**What you should do**
The reply to the records below should contain exactly the lines from the line with "left elbow: (859, 321)" through the line with "left elbow: (1147, 405)", and nothing besides.

**Dataset entries**
* * * * * * *
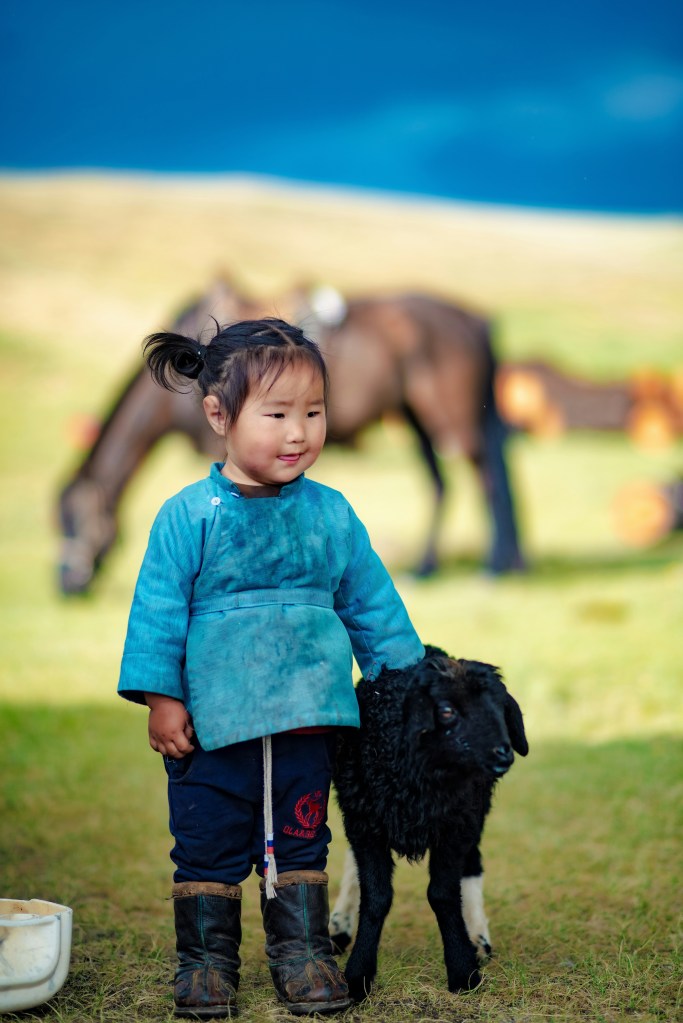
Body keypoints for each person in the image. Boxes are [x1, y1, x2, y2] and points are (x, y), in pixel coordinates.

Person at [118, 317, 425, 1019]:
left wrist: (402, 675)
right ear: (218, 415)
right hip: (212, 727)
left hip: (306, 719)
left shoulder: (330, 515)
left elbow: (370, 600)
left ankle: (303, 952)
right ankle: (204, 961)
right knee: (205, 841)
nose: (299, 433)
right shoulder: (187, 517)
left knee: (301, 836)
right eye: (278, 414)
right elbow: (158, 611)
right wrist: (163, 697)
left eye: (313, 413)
* * * * * * *
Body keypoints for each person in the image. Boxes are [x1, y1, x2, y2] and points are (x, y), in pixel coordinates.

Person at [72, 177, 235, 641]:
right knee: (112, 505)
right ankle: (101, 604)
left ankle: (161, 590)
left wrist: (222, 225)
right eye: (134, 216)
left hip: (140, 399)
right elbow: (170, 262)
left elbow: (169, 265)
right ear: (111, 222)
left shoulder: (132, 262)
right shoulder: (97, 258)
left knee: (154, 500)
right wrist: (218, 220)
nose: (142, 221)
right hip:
* * * * * * *
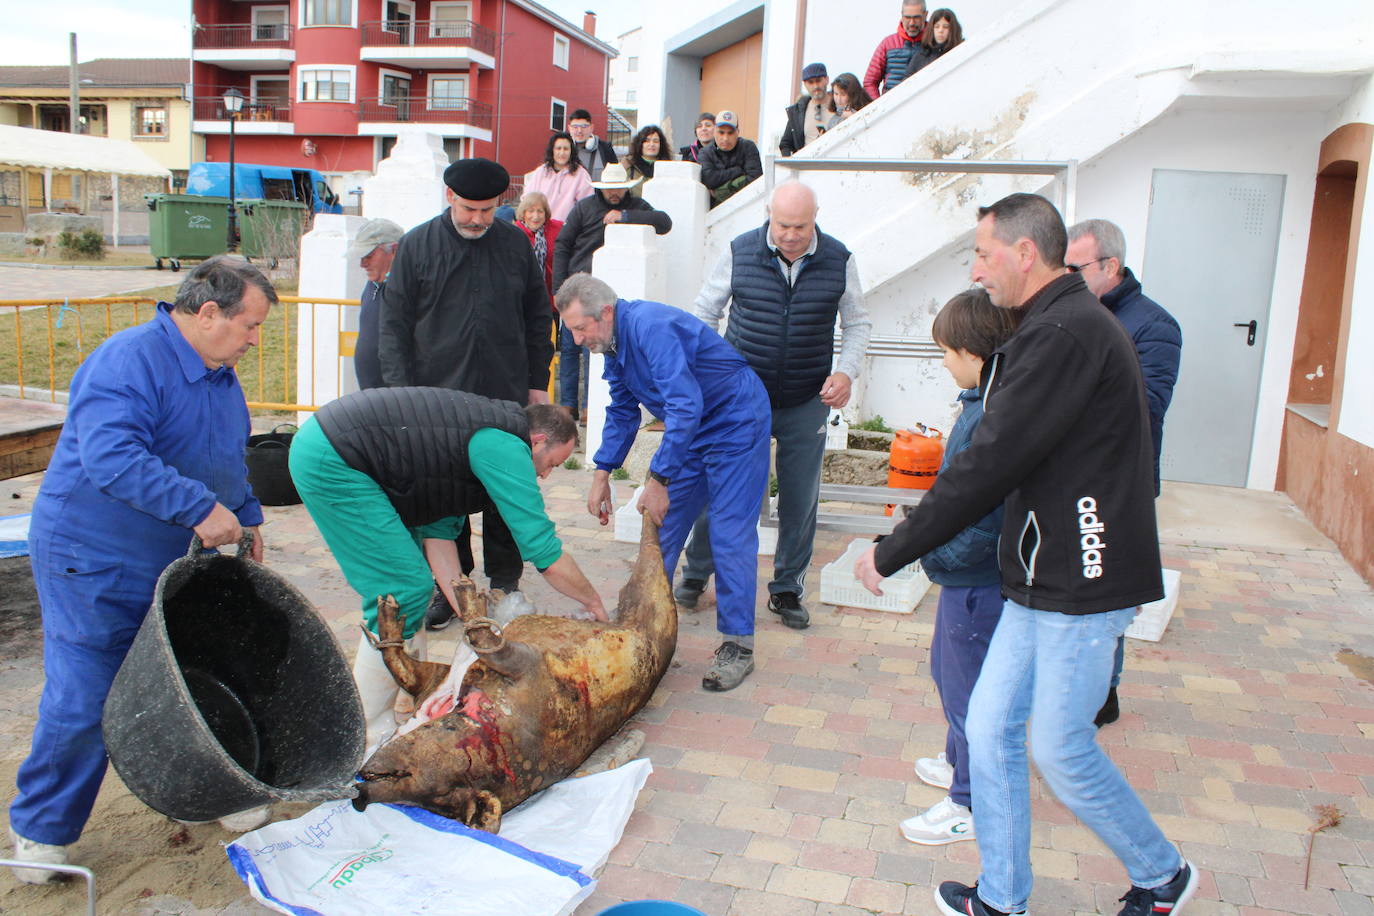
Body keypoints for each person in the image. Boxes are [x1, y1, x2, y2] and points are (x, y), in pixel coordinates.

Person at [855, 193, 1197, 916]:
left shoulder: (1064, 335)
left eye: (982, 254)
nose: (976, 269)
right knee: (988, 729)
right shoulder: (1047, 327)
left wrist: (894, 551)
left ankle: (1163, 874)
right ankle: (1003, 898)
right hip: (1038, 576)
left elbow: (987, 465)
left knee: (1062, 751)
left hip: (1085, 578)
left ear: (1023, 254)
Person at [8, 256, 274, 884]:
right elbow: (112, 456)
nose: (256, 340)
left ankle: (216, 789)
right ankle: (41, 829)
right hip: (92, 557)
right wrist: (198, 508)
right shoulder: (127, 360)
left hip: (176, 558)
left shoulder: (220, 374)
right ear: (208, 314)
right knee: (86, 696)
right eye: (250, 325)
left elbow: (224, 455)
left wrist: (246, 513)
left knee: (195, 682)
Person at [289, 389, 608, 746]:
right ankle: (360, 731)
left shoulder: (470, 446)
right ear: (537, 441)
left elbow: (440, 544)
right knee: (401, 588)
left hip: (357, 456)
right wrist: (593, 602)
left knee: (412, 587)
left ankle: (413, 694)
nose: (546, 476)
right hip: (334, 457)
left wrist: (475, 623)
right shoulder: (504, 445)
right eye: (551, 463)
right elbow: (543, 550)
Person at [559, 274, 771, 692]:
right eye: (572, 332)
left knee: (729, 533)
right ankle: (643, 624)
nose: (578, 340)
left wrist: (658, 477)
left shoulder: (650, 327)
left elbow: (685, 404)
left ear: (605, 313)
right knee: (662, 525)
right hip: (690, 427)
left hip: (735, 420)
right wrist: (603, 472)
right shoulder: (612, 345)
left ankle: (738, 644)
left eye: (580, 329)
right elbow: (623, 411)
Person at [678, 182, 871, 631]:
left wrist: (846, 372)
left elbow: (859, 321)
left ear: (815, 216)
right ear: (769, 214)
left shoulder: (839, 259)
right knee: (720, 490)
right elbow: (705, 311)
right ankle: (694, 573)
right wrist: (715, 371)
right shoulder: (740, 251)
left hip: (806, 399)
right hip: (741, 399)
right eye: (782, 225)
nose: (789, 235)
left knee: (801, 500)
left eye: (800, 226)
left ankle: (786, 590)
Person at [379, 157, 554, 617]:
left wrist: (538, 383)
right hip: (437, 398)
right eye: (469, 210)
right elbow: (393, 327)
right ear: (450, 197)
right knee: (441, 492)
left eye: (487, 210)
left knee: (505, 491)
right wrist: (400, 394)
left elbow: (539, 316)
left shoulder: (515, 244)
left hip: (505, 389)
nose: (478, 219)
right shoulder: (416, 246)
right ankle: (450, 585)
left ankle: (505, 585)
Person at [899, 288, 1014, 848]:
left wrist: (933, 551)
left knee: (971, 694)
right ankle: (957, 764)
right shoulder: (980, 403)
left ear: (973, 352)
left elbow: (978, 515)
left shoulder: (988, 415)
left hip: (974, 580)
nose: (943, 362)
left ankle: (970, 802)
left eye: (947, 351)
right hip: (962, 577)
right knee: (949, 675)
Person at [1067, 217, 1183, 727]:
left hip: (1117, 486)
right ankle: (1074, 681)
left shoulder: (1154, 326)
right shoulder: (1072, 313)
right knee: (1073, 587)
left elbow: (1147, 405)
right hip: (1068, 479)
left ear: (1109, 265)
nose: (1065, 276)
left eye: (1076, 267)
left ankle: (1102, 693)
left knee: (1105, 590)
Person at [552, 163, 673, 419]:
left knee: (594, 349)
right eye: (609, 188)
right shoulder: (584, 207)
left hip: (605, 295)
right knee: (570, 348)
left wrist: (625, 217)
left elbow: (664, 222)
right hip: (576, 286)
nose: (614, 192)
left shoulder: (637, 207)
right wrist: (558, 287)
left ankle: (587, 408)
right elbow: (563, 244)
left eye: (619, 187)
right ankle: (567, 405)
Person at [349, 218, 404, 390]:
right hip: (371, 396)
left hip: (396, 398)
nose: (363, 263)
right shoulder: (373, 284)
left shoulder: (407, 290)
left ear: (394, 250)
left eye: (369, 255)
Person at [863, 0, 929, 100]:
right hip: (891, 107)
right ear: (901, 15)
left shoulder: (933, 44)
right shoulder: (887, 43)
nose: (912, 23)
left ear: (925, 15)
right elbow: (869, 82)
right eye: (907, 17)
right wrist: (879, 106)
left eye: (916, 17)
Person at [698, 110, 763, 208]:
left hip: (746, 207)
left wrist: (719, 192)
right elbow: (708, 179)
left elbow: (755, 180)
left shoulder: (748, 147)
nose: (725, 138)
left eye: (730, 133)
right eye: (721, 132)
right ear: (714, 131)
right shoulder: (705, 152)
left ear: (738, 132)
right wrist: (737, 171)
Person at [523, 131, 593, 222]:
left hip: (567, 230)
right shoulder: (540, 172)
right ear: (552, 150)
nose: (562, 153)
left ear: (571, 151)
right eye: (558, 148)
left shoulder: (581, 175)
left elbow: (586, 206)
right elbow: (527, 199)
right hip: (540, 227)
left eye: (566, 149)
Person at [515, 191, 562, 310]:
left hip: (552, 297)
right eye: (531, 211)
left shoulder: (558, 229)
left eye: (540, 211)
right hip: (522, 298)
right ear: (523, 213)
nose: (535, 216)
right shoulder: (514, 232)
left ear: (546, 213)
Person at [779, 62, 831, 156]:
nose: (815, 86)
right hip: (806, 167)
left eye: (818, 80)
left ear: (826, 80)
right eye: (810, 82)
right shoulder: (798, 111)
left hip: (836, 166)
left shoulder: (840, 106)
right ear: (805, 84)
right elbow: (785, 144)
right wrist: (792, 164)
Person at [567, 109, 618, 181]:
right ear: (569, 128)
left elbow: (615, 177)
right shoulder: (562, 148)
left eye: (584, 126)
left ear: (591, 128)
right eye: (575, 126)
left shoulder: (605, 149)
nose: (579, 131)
* * * * * * *
**Answer to this task**
left elbow: (859, 321)
left ear: (815, 216)
right ear: (769, 214)
left shoulder: (839, 259)
right knee: (720, 490)
right elbow: (705, 311)
right ankle: (694, 573)
right wrist: (715, 371)
right shoulder: (740, 251)
left hip: (806, 399)
right hip: (741, 399)
right eye: (782, 225)
nose: (789, 235)
left knee: (801, 500)
left eye: (800, 226)
left ankle: (786, 590)
Person at [379, 157, 554, 617]:
left wrist: (538, 383)
right hip: (437, 398)
right eye: (469, 210)
right elbow: (393, 327)
right ear: (450, 197)
right knee: (441, 492)
left eye: (487, 210)
left knee: (505, 491)
right wrist: (400, 394)
left elbow: (539, 316)
left shoulder: (515, 244)
left hip: (505, 389)
nose: (478, 219)
right shoulder: (416, 246)
right ankle: (450, 585)
left ankle: (505, 585)
Person at [899, 288, 1014, 848]:
left wrist: (933, 551)
left knee: (971, 694)
right ankle: (957, 764)
right shoulder: (980, 403)
left ear: (973, 352)
left elbow: (978, 515)
left shoulder: (988, 415)
left hip: (974, 580)
nose: (943, 362)
left ankle: (970, 802)
left eye: (947, 351)
right hip: (962, 577)
right knee: (949, 675)
Person at [1067, 217, 1183, 727]:
left hip: (1117, 486)
right ankle: (1074, 681)
left shoulder: (1154, 326)
right shoulder: (1072, 313)
right knee: (1073, 587)
left elbow: (1147, 405)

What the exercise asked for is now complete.